So far 80 people are missing, The U.S. Coast Guard is going to continue to look, but says that the chances of finding more survivors are slim. From this Associated Press story that we found at WRAL, reporter Jennifer Kay talked to the local Coast Guard about the search.
Authorities cautioned that the outlook for more survivors wasn't bright given the long hours that had passed since the accident. Anyone still in the water would be struggling with 23 mph (37 kph) winds and 6-foot (2-meter) seas, officials said.
"We hope that there are survivors and we can get them medical attention," U.S. Coast Guard Petty Officer 1st Class Jennifer Johnson said. "However, as time goes by, it becomes less and less likely because of exposure and fatigue."
She said Coast Guard ships, airplanes and a helicopter joined local authorities and volunteers in searching a 1,600-square-mile area Tuesday.
Turks and Caicos officials were moving quickly to send the ill-fated migrants back to impoverished Haiti, saying 60 were flown home Tuesday.
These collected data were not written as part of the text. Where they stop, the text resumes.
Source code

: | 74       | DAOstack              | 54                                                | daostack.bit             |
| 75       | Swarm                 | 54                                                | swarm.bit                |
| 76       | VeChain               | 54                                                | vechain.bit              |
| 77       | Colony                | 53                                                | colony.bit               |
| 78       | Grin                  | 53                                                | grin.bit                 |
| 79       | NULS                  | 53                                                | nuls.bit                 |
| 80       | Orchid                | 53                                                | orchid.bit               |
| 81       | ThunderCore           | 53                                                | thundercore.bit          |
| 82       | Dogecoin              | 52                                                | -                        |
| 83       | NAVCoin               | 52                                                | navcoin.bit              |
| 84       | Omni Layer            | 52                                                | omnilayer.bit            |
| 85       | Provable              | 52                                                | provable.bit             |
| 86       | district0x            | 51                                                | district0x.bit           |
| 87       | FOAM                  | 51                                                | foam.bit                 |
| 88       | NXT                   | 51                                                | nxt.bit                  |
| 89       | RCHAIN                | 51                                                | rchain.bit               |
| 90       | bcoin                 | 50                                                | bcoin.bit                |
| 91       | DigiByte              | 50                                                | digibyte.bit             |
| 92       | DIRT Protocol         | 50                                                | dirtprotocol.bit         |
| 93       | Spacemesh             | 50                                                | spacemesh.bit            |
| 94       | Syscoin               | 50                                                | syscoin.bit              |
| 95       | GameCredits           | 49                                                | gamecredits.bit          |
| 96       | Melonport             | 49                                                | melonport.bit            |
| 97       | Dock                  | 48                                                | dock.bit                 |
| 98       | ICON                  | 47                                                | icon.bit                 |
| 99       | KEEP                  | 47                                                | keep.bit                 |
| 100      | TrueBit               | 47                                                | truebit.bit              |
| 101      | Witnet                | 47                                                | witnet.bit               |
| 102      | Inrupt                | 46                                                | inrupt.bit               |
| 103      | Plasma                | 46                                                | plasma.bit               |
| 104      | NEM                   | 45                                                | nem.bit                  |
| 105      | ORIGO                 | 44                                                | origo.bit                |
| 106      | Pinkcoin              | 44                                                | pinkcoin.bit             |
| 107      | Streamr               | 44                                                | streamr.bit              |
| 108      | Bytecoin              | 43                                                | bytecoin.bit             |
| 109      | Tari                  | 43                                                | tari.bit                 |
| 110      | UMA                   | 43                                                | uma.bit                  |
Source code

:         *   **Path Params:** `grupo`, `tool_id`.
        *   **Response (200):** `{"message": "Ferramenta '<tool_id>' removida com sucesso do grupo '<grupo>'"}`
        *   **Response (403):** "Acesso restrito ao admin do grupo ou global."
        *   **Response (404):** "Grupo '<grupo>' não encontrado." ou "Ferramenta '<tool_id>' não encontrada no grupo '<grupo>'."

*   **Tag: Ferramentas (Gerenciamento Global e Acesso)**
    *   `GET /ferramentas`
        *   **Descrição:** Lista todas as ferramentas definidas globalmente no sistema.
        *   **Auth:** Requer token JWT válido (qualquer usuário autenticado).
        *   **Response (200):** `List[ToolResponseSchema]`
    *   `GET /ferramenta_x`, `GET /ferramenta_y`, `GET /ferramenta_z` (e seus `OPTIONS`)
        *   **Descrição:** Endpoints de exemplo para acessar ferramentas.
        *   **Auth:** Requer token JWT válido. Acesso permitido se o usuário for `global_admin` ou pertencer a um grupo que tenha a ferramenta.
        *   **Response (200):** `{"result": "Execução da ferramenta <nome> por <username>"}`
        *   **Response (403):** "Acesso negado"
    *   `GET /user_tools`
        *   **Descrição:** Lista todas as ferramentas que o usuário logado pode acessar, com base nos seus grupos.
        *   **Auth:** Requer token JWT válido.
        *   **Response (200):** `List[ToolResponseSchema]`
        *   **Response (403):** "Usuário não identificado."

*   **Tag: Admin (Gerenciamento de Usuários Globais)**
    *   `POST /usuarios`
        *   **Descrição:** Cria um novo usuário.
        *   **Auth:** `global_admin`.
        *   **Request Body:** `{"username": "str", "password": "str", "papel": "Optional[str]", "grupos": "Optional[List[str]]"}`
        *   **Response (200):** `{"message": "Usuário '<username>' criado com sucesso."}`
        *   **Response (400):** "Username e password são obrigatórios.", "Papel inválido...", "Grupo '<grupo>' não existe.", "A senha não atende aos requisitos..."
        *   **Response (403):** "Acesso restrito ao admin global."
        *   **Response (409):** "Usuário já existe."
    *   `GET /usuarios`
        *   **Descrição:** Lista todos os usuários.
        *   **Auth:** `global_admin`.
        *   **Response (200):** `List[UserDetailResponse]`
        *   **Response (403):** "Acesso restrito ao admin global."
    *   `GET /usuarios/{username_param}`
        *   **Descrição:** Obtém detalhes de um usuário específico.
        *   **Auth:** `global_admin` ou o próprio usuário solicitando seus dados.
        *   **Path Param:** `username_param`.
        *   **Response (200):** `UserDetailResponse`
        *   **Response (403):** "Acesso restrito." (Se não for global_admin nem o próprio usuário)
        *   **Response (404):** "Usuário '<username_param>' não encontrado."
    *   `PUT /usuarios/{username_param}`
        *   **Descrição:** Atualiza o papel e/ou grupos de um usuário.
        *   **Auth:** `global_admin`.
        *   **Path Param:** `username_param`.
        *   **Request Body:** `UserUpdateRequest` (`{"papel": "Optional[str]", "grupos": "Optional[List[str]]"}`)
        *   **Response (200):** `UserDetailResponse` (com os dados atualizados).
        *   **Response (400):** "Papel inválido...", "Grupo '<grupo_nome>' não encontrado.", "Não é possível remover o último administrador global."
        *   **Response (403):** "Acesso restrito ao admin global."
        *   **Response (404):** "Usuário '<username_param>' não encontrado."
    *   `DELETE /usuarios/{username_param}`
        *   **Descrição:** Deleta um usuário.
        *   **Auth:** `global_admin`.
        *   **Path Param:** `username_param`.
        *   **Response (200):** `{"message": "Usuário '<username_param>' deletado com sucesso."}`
Fifty-eight more spent Tuesday night under blankets on cots in a gym, and an unspecified number were at another detention site or in the hospital. The bodies of the unlucky 15 lay in a makeshift morgue.
It still wasn't clear when the boat wrecked. Johnson said the accident occurred Monday afternoon, but Deputy Police Commissioner Hubert Hughes said it could have happened Sunday night. Turks and Caicos reported the disaster Monday to the Coast Guard, which patrols the area for drug traffickers and illegal migrants and helps in search and rescue efforts.
The sailboat, crowded with about 200 men, women and teenagers fleeing Haiti's deep poverty, broke up as it tried to maneuver through treacherous coral reefs and was struck by heavy swells near West Caicos. It's part of an archipelago that has proved deadly for Haitians trying to escape their homeland's misery to find a better life elsewhere.